Archive for March, 2008

I miss my beautiful friends . . .

Friday, March 14th, 2008

Today was the last day for another coworker.  In the short year plus I’ve been at my current job so many people have left. I feel like I started at the end of an era. What’s worse; I feel like I found a really great team to work with, only to have it shattered by poor corporate decisions and bad circumstances.

I work(ed) with an amazing group of people. Smart, innovative, creative. Friendly, funny, silly, even. We have shared some great ideas and to have that just torn apart by uncaring, underachieving management – Well, its just shit.

I often fantasize how great it would be for all of us to start a company together, away from the constraints of the corporate machine that keeps us from accomplishing anything. The 20-percenters. The thinkers and the doers, the innovators. Of course it is just that – a fantasy. We’re all mid-career, needing the guarantee of a paycheck and not the risk of a start up. Still, it makes me sad, so much potential lost.

Tonight, I saw another brilliant, talented person walk out the door. Everyone gathered. Including several of the people that had left prior. I was so happy to see them all, yet couldn’t help but feel angry at the company that fucked it all up. Still it was good to see them. Such vibrant people. I miss you all.

Bloodletting

Wednesday, March 5th, 2008

I reek of blood. Again. It wasn’t supposed to go that way. But I of all people should know better – it’s the nature of the beast. The nature of man, more like it. When you’ve got a half dozen highly motivated, highly aggressive individuals, it doesn’t take much to make a situation go from bad to worse.

Blood doesn’t come off. Not easily anyway. It’s thick, it sticks to your skin, it stains your clothes, even black. When it’s fresh, its the most striking of reds. The movies don’t do it any justice. Probably because no one would believe it, so they darken it for effect. Or maybe once movies tried realistic blood, and the audience couldn’t handle it, awakened by some caveman part of their brain knew, and was afraid  in a way a piece of fiction shouldn’t feel. Whatever. I try to wipe it from my face with the trickle from the faucet. No towels in the dispenser, and the hand dryer isn’t going to help get the goo off. Fuck! I’ve got to get it off before anyone tries to use this bathroom. I’ve jammed the door, but security would probably find it a little suspicious and it wouldn’t take much to overcome the built-in doorstop. Hopefully the don’t make rounds very often at 3 am.

So how exactly does one become covered in blood from head to toe at 3 am? Well, it’s all about the method. No one expects the petite blonde in a slinky black dress and Prada pumps to be carrying a 3 foot sword underneath her overcoat. And when the shit goes bad, the only thing that can save your ass from meeting it’s maker at the hands of trigger-happy hired thugs is plain old shock and awe. Slice a guy in two while covering everyone in a 20 foot radius with a crimson shower is a good way to do this.

I’ve got most of it off, save a little brownish maroon crust under my nails and at the roots of my hair.

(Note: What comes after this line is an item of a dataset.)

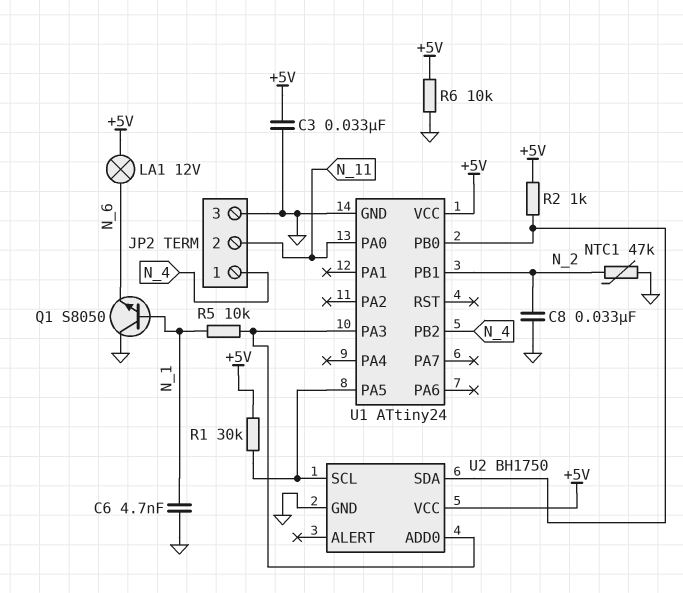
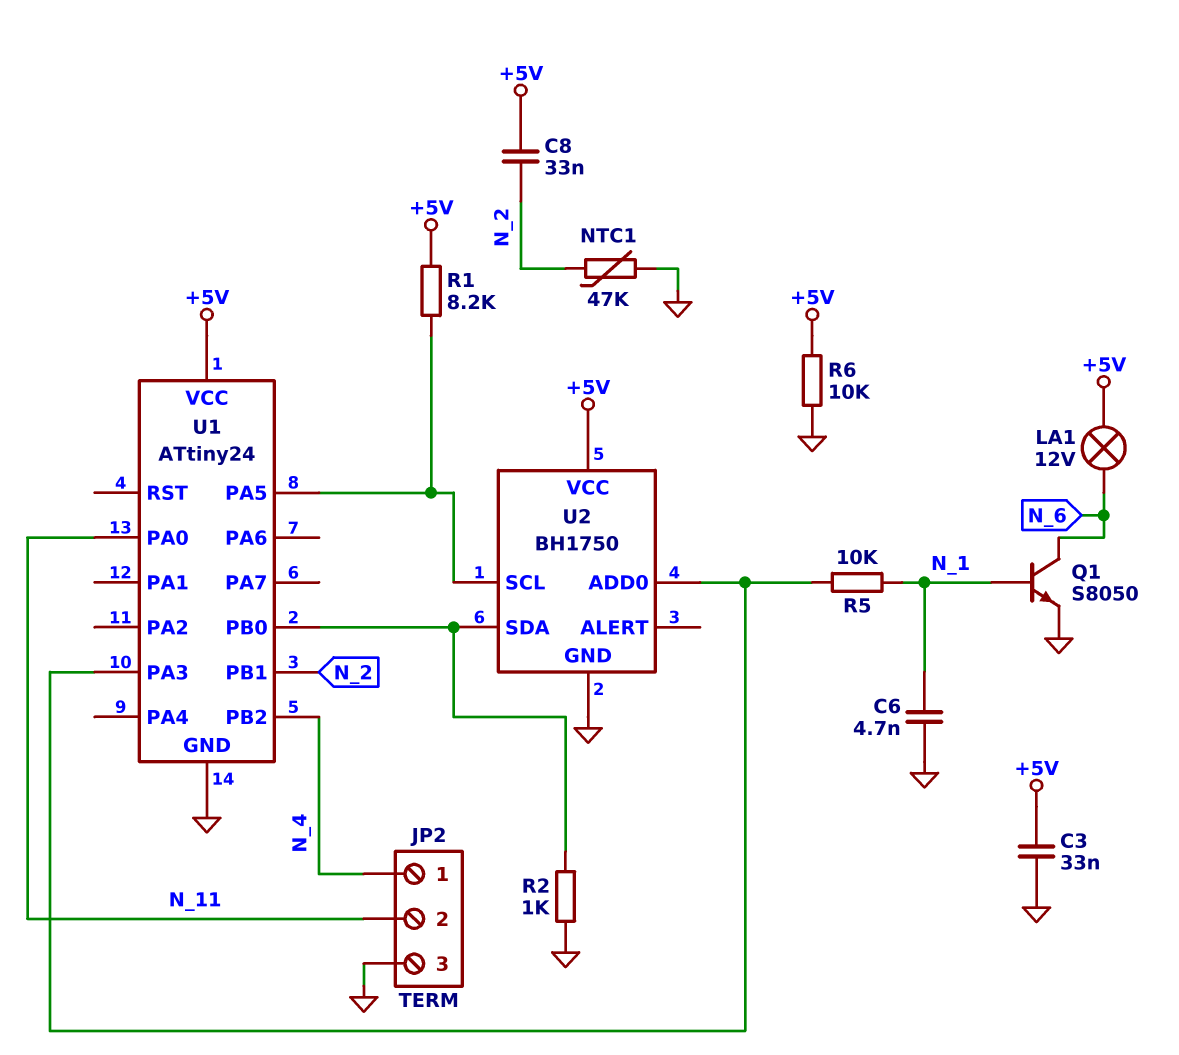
C8: 33nF (GND, N_2) -> 33nF (+5V, N_2)
Q1: NPN S8050 (B N_1, C GND, E N_6) -> NPN S8050 (B N_1, C N_6, E GND)
R1: 30k (+5V, U1/PA5) -> 8.2k (+5V, U1/PA5)
R2: 1k (+5V, U1/PB0) -> 1k (GND, U1/PB0)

In the greenish subway station light, it looks no more than dirt. Hopefully that’s all anyone will see. Its a risk I have to take – I have to keep moving. There will be others.

Back in the Saddle Again

Saturday, March 1st, 2008

I’m back.

This blog first appeared online somewhere around 2000 during a bout of sleeplessness. 8 years later, I’m back where I started. Everything has changed yet I’m still the same. Perhaps a little wiser, a little grayer. And years later I still can’t sleep.